= Beginning of Section =

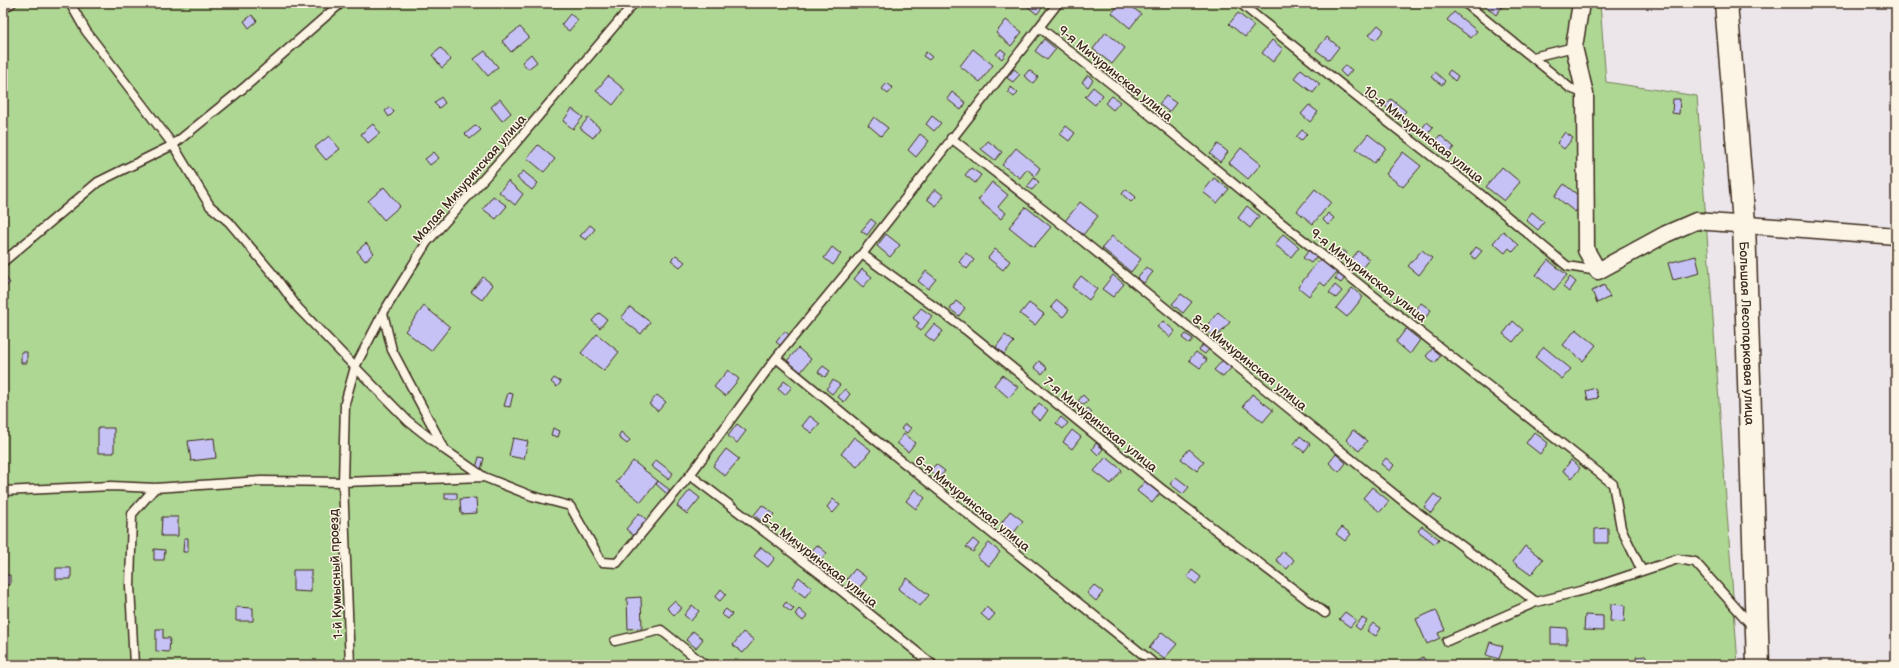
<svg xmlns="http://www.w3.org/2000/svg" width="1899" height="668" font-family="'Balsamiq Sans',sans-serif">
<style>
.green{fill:#afd794;stroke:#758059}
.building{fill:#c7c2f5;stroke:#3b2a1e}
.lines{fill:none;stroke-linecap:round;stroke-linejoin:round}
.service-casing{stroke:#3b2a1e;stroke-width:11}
.minor-casing{stroke:#3b2a1e;stroke-width:19}
.secondary-casing{stroke:#3b2a1e;stroke-width:25}
.service{stroke:#fcf5e5;stroke-width:8}
.minor{stroke:#fcf5e5;stroke-width:16}
.secondary{stroke:#fcf5e5;stroke-width:22}
.labels{text-anchor:middle;stroke-width:3;stroke-linejoin:round;paint-order:stroke}
.street-label{font-size:13px;fill:#3b2a1e;stroke:#fcf5e5}
</style>
<rect width="100%" height="100%" fill="#ece6ea"/>
<filter id="ink" filterUnits="userSpaceOnUse"><feTurbulence type="fractalNoise" baseFrequency=".025" numOctaves="2"/><feDisplacementMap in="SourceGraphic" scale="8" xChannelSelector="R" yChannelSelector="G"/><feConvolveMatrix kernelMatrix="1 2 1 2 8 2 1 2 1" color-interpolation-filters="sRGB"/></filter>
<g filter="url(#ink)">
<path class="green" d="M3,3H1600L1606,82L1697,96L1738,665H3Z"/>
<path class="building" d="M1023,3H1046L1037,14Z
M1120,3H1127L1141,14L1130,28L1112,13Z
M1482,3H1505L1496,15Z
M1454,12L1477,31L1471,38L1447,20Z
M1238,13L1254,26L1245,37L1229,24Z
M570,14L578,20L569,31L561,25Z
M252,15L257,21L249,28L244,21Z
M1006,20L1022,32L1011,46L996,33Z
M1378,25L1384,30L1376,40L1369,35Z
M520,27L529,37L511,52L502,41Z
M1106,32L1125,48L1112,64L1093,49Z
M1327,37L1339,47L1329,60L1316,50Z
M1044,39L1056,49L1047,60L1035,51Z
M1272,40L1283,49L1273,62L1262,53Z
M441,48L451,60L442,68L432,55Z
M973,49L993,65L980,82L960,66Z
M1001,49L1006,53L1002,59L996,54Z
M485,51L498,67L488,76L474,59Z
M926,52L932,57L929,60L923,56Z
M531,54L537,62L528,69L522,62Z
M1345,65L1352,70L1346,77L1340,71Z
M1014,69L1020,74L1013,82L1007,78Z
M1301,69L1320,84L1313,93L1294,78Z
M1029,70L1038,77L1033,83L1024,76Z
M1450,70L1458,76L1455,81L1447,74Z
M1435,72L1445,81L1442,85L1431,77Z
M1088,75L1093,80L1088,87L1082,82Z
M608,76L625,90L613,105L596,91Z
M1127,79L1134,85L1131,90L1123,84Z
M887,83L893,88L888,94L882,89Z
M1011,87L1018,93L1014,97L1008,92Z
M1093,87L1103,95L1095,105L1085,97Z
M952,92L966,103L961,110L947,99Z
M1112,96L1120,102L1113,110L1105,103Z
M1166,96L1176,103L1169,112L1159,104Z
M441,97L445,103L439,108L434,103Z
M500,99L511,113L502,121L491,107Z
M1391,99L1406,111L1400,118L1385,106Z
M1673,99H1680L1679,114L1672,113Z
M1309,105L1318,112L1310,122L1301,114Z
M390,107L394,112L389,117L385,111Z
M572,109L583,117L573,129L563,121Z
M932,116L941,123L934,131L926,124Z
M874,117L888,128L881,136L868,125Z
M588,118L600,128L593,138L580,128Z
M1427,122L1433,127L1426,136L1420,131Z
M373,124L380,133L368,143L361,134Z
M476,125L481,130L470,139L465,134Z
M1066,126L1075,133L1069,141L1060,134Z
M1302,130L1307,134L1301,141L1296,137Z
M1565,132L1573,138L1564,149L1557,143Z
M920,134L929,141L916,157L908,150Z
M1368,134L1386,148L1374,163L1356,149Z
M1440,135L1454,147L1447,156L1432,145Z
M329,136L340,149L326,160L315,147Z
M988,141L1002,152L995,160L981,149Z
M1218,144L1228,152L1220,162L1210,154Z
M538,145L555,159L544,172L527,158Z
M1016,148L1040,168L1035,176L1027,169L1020,178L1002,165Z
M1241,148L1261,164L1248,179L1229,163Z
M434,152L439,158L430,165L425,159Z
M1403,152L1421,166L1403,187L1386,174Z
M1502,167L1520,182L1504,201L1486,187Z
M971,168L981,175L975,183L965,175Z
M523,171L538,183L532,190L517,178Z
M1034,178L1039,182L1032,190L1027,187Z
M1214,178L1229,189L1217,203L1203,192Z
M508,181L523,194L515,205L499,192Z
M992,182L1008,195L998,207L1006,213L1001,219L978,200Z
M1564,184L1584,200L1575,212L1555,196Z
M384,187L400,206L384,220L368,201Z
M935,189L944,196L936,206L927,199Z
M1126,189L1136,197L1131,202L1122,194Z
M1315,189L1331,202L1313,224L1297,211Z
M493,196L507,206L496,219L483,209Z
M1080,202L1098,216L1083,235L1065,221Z
M1247,206L1259,216L1250,228L1238,218Z
M1026,207L1051,227L1034,247L1009,227Z
M1532,212L1544,222L1538,230L1526,220Z
M1328,213L1334,218L1328,225L1323,220Z
M871,219L876,223L867,235L861,231Z
M590,225L595,229L586,240L580,236Z
M1503,231L1519,245L1513,252L1509,248L1505,253L1493,243Z
M886,234L900,245L890,257L877,246Z
M1283,234L1299,247L1291,257L1275,245Z
M1112,236L1141,259L1131,272L1102,248Z
M366,243L374,253L365,261L357,251Z
M832,247L841,254L833,265L824,258Z
M1476,247L1482,251L1475,259L1470,255Z
M995,249L1010,261L1003,270L988,258Z
M1309,250L1317,256L1311,263L1303,258Z
M1343,250L1347,253L1341,261L1336,258Z
M1422,250L1432,258L1419,275L1408,266Z
M1358,251L1369,259L1360,271L1349,262Z
M966,253L974,260L967,269L959,262Z
M676,255L685,262L680,267L671,260Z
M1696,256L1700,273L1673,280L1668,263Z
M1320,259L1337,272L1325,286L1320,282L1309,296L1298,287Z
M1548,260L1567,275L1554,290L1536,275Z
M1146,267L1153,272L1144,283L1137,278Z
M862,269L872,277L863,287L854,279Z
M926,271L936,279L928,289L918,281Z
M1339,273L1345,278L1341,283L1335,279Z
M1113,275L1124,284L1113,297L1102,289Z
M5,276L10,283L3,289V278Z
M1081,276L1097,289L1089,300L1072,287Z
M483,277L493,285L482,300L471,292Z
M1570,277L1576,282L1569,292L1563,287Z
M1335,285L1342,291L1336,298L1329,293Z
M1604,285L1610,297L1597,303L1592,291Z
M1352,288L1363,297L1347,317L1336,308Z
M1181,294L1192,302L1183,313L1172,304Z
M1057,300L1069,310L1063,317L1051,307Z
M956,301L965,308L959,316L950,309Z
M1029,303L1044,314L1035,325L1020,314Z
M1421,303L1431,310L1423,321L1413,313Z
M424,306L450,327L431,351L405,331Z
M630,307L650,322L641,334L621,318Z
M921,308L932,316L921,331L916,327L919,323L913,318Z
M1218,312L1230,322L1216,338L1204,329Z
M599,313L607,319L600,328L592,321Z
M1163,321L1175,331L1170,337L1157,327Z
M1513,321L1523,330L1513,342L1503,334Z
M934,324L943,331L934,342L925,335Z
M1406,329L1420,340L1410,354L1396,342Z
M1576,329L1596,345L1583,361L1563,345Z
M785,331L790,336L781,346L776,342Z
M597,334L619,352L604,371L581,353Z
M1186,334L1193,339L1190,344L1182,338Z
M1005,335L1014,342L1004,354L996,347Z
M1203,345L1209,349L1205,354L1199,350Z
M1544,347L1571,369L1562,379L1535,357Z
M798,348L811,359L801,372L787,361Z
M1433,348L1441,355L1435,363L1426,356Z
M21,352H27V363H21Z
M1196,352L1207,360L1200,368L1189,360Z
M1223,360L1232,367L1223,377L1214,370Z
M1039,361L1047,368L1042,374L1034,367Z
M823,366L830,371L825,377L818,372Z
M728,370L739,379L725,396L714,387Z
M1002,375L1018,387L1009,398L994,385Z
M554,378L561,382L557,387L551,382Z
M833,380L840,385L832,394L826,389Z
M784,381L792,387L785,395L778,389Z
M1595,388L1598,398L1588,400L1586,391Z
M845,389L850,394L844,402L838,397Z
M508,393L513,394L510,407L504,406Z
M1252,394L1273,410L1263,422L1243,406Z
M657,395L666,402L658,411L649,404Z
M1083,395L1088,400L1084,405L1078,401Z
M1039,403L1048,410L1040,421L1031,413Z
M1088,408L1092,412L1086,419L1082,416Z
M810,416L820,424L812,433L802,426Z
M1061,417L1068,423L1063,429L1056,423Z
M737,424L746,431L737,443L728,436Z
M905,424L911,428L907,433L901,429Z
M98,428H114V453H98Z
M553,428L560,431L558,437L551,435Z
M1072,430L1081,437L1072,449L1063,442Z
M1353,430L1367,441L1359,451L1346,440Z
M621,432L630,440L627,444L618,437Z
M1534,432L1548,443L1540,454L1526,443Z
M904,434L915,443L908,452L897,443Z
M1300,436L1310,444L1304,452L1294,444Z
M854,437L871,450L857,467L841,454Z
M214,438L216,458L191,461L188,441Z
M513,438L528,441L524,459L509,456Z
M1096,443L1103,449L1098,455L1092,449Z
M726,449L739,459L725,476L713,466Z
M1189,449L1204,462L1197,471L1181,459Z
M1336,454L1346,463L1339,472L1329,463Z
M479,457L484,458L481,470L476,468Z
M1106,457L1122,470L1111,484L1094,471Z
M1386,458L1394,465L1390,471L1381,464Z
M656,460L673,473L668,479L651,466Z
M1571,460L1580,468L1572,478L1563,471Z
M633,461L658,481L641,502L616,482Z
M936,464L945,471L939,478L930,471Z
M1176,477L1189,487L1183,494L1170,484Z
M658,481L670,490L667,494L656,484Z
M1145,481L1160,493L1152,503L1137,491Z
M1372,487L1389,501L1380,512L1363,498Z
M915,489L925,498L916,509L906,501Z
M690,490L700,498L687,514L677,506Z
M445,493H457V499H445Z
M1434,494L1442,500L1431,513L1424,507Z
M476,498L477,513L461,514L460,499Z
M833,499L840,505L833,513L827,507Z
M762,505L774,514L766,525L754,515Z
M1010,511L1023,521L1012,535L1000,525Z
M639,513L647,520L634,536L626,529Z
M162,517H178V536H161Z
M1422,526L1439,539L1435,544L1418,531Z
M1342,527L1351,534L1345,541L1336,534Z
M1608,528V543H1595V529Z
M184,538H188V552H183Z
M973,539L979,544L973,552L966,547Z
M989,543L1000,552L989,566L977,557Z
M817,545L827,553L819,562L809,554Z
M1525,546L1543,559L1531,575L1513,562Z
M761,547L775,558L768,567L754,556Z
M154,549L165,550L164,560H154Z
M1283,551L1294,560L1287,569L1276,560Z
M56,568H71V579H56Z
M855,569L867,578L858,589L847,579Z
M293,570H311V592L293,591Z
M1192,570L1201,577L1196,584L1187,577Z
M3,575H10V585H3Z
M799,577L812,588L805,597L792,587Z
M907,578L929,595L920,606L898,589Z
M1094,585L1103,592L1096,601L1087,593Z
M721,589L726,594L720,601L715,597Z
M641,597L642,628L628,629L627,598Z
M674,601L682,608L674,615L667,608Z
M786,602L794,609L791,612L783,606Z
M1611,604L1625,605L1624,622L1610,621Z
M692,605L699,611L691,621L684,615Z
M236,607L253,608V621H236Z
M986,607L995,614L989,621L981,614Z
M726,609L732,614L728,619L721,614Z
M799,609L807,616L803,621L795,614Z
M1436,610L1445,630L1438,633L1440,638L1427,644L1416,619Z
M1345,612L1356,620L1350,627L1339,619Z
M1585,615L1603,616V631L1584,630Z
M1362,618L1367,621L1360,630L1355,626Z
M1373,623L1381,628L1376,636L1367,631Z
M1551,627L1567,628V644H1551Z
M156,629H163V638H170L169,652L156,651Z
M693,631L703,639L696,648L686,640Z
M743,632L754,640L743,653L733,645Z
M1162,632L1177,644L1164,659L1149,648Z
M1490,642L1503,646L1499,659L1486,655Z
M1646,656L1647,664L1637,665L1636,657Z
M1423,657L1428,664L1415,665L1414,663Z"/>
<g class="lines">
<g class="service-casing">
<path id="service" d="M70,3L86,31L173,145L210,206L229,222L273,274L298,308L355,367L408,421L445,450
M1240,3L1389,123L1479,193L1567,266L1598,271
M1465,3L1570,88L1585,94
M3,9L12,3
M1039,27L1133,101L1279,221L1613,484L1621,528L1642,571
M1533,57L1574,47
M951,138L1068,229L1409,506L1536,602
M862,254L966,330L1163,490L1325,613
M3,262L98,182L173,145L246,86L341,3
M383,313L392,350L445,450L484,477
M776,358L873,438L1156,665
M690,475L823,576L933,665
M3,491L111,486L155,488L261,481L343,482L484,477L532,496L570,506L602,562L617,563L690,475L776,358L862,254L1058,3
M615,641L661,630L705,665
M1447,641L1536,602L1588,589L1678,559L1695,562L1753,627
M134,665L130,586L132,514L155,488
M350,665L343,482L345,403L355,367L383,313L427,242L514,145L634,3"/>
</g>
<g class="minor-casing">
<path id="minor" d="M1581,3L1574,47L1585,94L1586,250L1598,271L1666,234L1696,221L1896,236"/>
</g>
<g class="secondary-casing">
<g id="secondary">
<path id="s1" d="M1726,3L1744,223L1758,665"/>
</g>
</g>
<use href="#service" class="service"/>
<use href="#minor" class="minor"/>
<use href="#secondary" class="secondary"/>
</g>
</g>
<g class="labels">
<g class="street-label">
<text transform="translate(1116 73) rotate(39)" y="5">9-я Мичуринская улица</text>
<text transform="translate(1424 134) rotate(38)" y="5">10-я Мичуринская улица</text>
<text transform="translate(469 178) rotate(-49)" y="5">Малая Мичуринская улица</text>
<text transform="translate(1369 275) rotate(38)" y="5">9-я Мичуринская улица</text>
<text dy="5" stroke="none"><textPath href="#s1" startOffset="331">Большая Лесопарковая улица</textPath></text>
<text transform="translate(1250 362) rotate(39)" y="5">8-я Мичуринская улица</text>
<text transform="translate(1101 424) rotate(39)" y="5">7-я Мичуринская улица</text>
<text transform="translate(973 503) rotate(39)" y="5">6-я Мичуринская улица</text>
<text transform="translate(820 560) rotate(38)" y="5">5-я Мичуринская улица</text>
<text transform="translate(335 574) rotate(-92)" y="5">1-й Кумысный проезд</text>
</g>
</g>
<rect width="1899" height="668" fill="none" stroke="#fcf5e5" stroke-width="16"/>
<rect x="8" y="8" width="1883" height="652" fill="none" stroke="#3b2a1e" stroke-width="1.5" filter="url(#ink)"/>
</svg>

= End of Section =

§ WHAT THIS TASK INVOLVES: In the entries above, find every line with the word "labels" and list it.

§ SOLUTION:
.labels{text-anchor:middle;stroke-width:3;stroke-linejoin:round;paint-order:stroke}
<g class="labels">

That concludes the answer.